How do you get to be the camping guru? The same way, I guess, I came to be the chook guru, and that is to write about it in the "I've been everywhere" vein. A couple of years ago all manner of people stopped looking down on me as the weirdo who keeps chooks and started asking me stupid questions. Like, "Do you need a rooster?". What for? "Eggs." No you don't. "Then how does that work?" Almost overnight keeping chooks became the ultimate urban expression of sustainability.
Well, suddenly people who seem forever tripping off to this or that resort are asking me about camping, and you know what that means? In a few months we'll be crowded out of our favourite camping spots.

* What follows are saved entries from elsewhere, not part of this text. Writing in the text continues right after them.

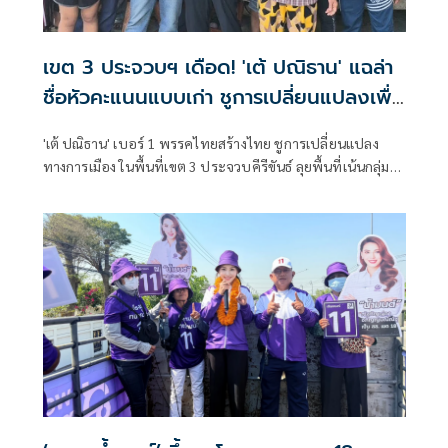
เขต 3 ประจวบฯ เดือด! 'เต้ ปณิธาน' แฉล่า
ชื่อหัวคะแนนแบบเก่า ชูการเปลี่ยนแปลงเพื่อ
ชีวิตที่ดีขึ้น
'เต้ ปณิธาน' เบอร์ 1 พรรคไทยสร้างไทย ชูการเปลี่ยนแปลง
ทางการเมือง ในพื้นที่เขต 3 ประจวบคีรีขันธ์ ลุยพื้นที่เน้นกลุ่ม
ย่อย ทั้งเกษตรกร ชาวประมง กลุ่มธุรกิจSMEและเยาวชน แฉมี
การล่าชื่อหัวคะแนนแบบเก่า ใช้'กระสุน'เพื่อให้ได้ชัยชนะ ปลุก
ประชาชนออกจากความกลัวในอำนาจเดิมเพื่อชีวิตที่ดีกว่า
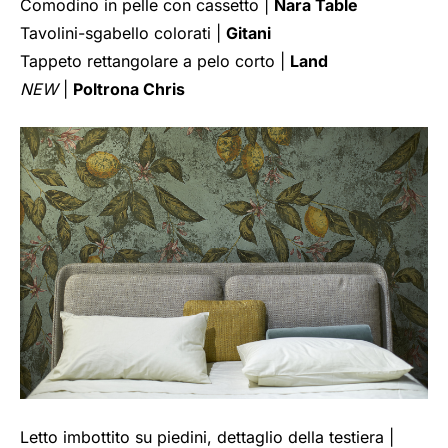
Comodino in pelle con cassetto |
Nara Table
Tavolini-sgabello colorati |
Gitani
Tappeto rettangolare a pelo corto |
Land
NEW
|
Poltrona Chris
Letto imbottito su piedini, dettaglio della testiera |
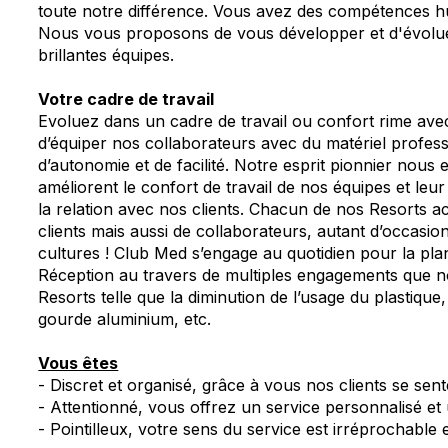
toute notre différence. Vous avez des compétences h
Nous vous proposons de vous développer et d'évolue
brillantes équipes.
Votre cadre de travail
Evoluez dans un cadre de travail ou confort rime a
d’équiper nos collaborateurs avec du matériel profess
d’autonomie et de facilité. Notre esprit pionnier nous
améliorent le confort de travail de nos équipes et leur
la relation avec nos clients. Chacun de nos Resorts ac
clients mais aussi de collaborateurs, autant d’occasi
cultures ! Club Med s’engage au quotidien pour la pl
Réception au travers de multiples engagements que no
Resorts telle que la diminution de l’usage du plastique
gourde aluminium, etc.
Vous êtes
- Discret et organisé, grâce à vous nos clients se s
- Attentionné, vous offrez un service personnalisé et
- Pointilleux, votre sens du service est irréprochable 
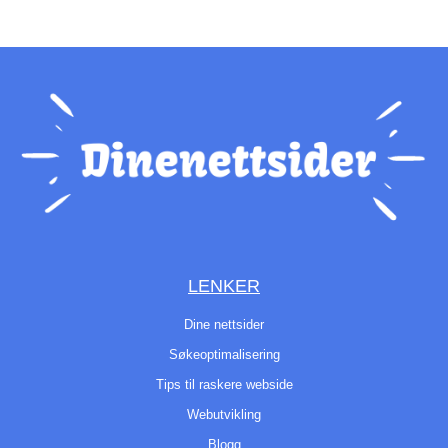
LENKER
Dine nettsider
Søkeoptimalisering
Tips til raskere webside
Webutvikling
Blogg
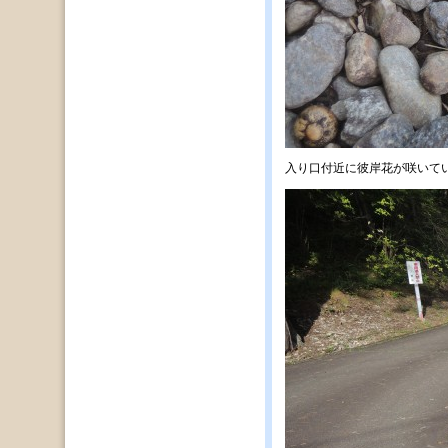
入り口付近に彼岸花が咲いて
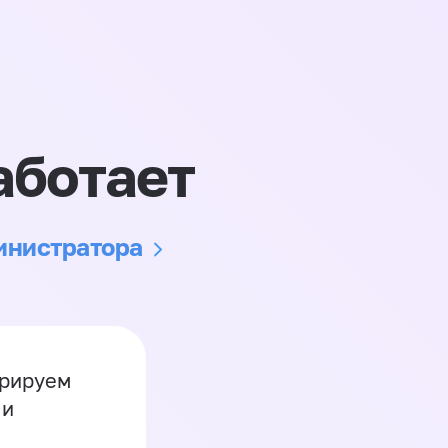
аботает
министратора
грируем
 и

In my column in The Herald today I describe what I see as the five levels of camping, ranging from the set-up that fits in a car boot through the tent covered with a gable-roofed silver tarp to a caravan with canvas sides or, at least, canvas bedroom walls.
My family has been camping, once each year for, typically, three weeks, for almost three decades, and in that time we've vacillated often between having ridiculously excessive equipment and marginally excessive equipment. We've never camped from the car boot.
If I were to give just two tips to new family campers it would be, one, to put a long and sturdy ridge pole under the length of the silver tarp to stop wind or water destroying it, and, two, to buy a gas-240volt camping fridge (they're 12volt too, but forget that), a piece of equipment they'll have for years and one that beats the vagaries of ice every day.
Do you have any tips for new and old campers? And if you're new to camping, you're free ask questions.